- Material to process -
------------

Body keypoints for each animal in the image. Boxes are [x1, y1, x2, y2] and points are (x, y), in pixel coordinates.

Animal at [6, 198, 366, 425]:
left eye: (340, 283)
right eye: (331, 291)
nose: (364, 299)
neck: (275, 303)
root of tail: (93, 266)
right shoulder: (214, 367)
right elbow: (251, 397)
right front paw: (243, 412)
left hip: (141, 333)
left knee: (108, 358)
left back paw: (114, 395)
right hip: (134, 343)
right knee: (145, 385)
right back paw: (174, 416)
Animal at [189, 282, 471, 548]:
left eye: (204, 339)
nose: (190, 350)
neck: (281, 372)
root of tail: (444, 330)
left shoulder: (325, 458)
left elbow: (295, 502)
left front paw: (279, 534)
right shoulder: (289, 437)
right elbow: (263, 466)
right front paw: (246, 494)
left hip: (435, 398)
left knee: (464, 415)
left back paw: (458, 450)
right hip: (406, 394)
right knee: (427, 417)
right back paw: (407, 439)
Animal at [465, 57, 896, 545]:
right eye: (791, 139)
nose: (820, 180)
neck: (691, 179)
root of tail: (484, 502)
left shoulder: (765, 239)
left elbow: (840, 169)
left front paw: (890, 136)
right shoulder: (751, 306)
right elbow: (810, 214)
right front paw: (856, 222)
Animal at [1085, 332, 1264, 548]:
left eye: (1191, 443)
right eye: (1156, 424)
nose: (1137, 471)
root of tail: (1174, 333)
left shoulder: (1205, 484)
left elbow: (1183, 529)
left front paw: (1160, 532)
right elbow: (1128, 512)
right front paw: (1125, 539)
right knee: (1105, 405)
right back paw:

------------

- Task -
A single number is expected: the count of lines in the preceding entries that contain "front".

- Exercise solution -
7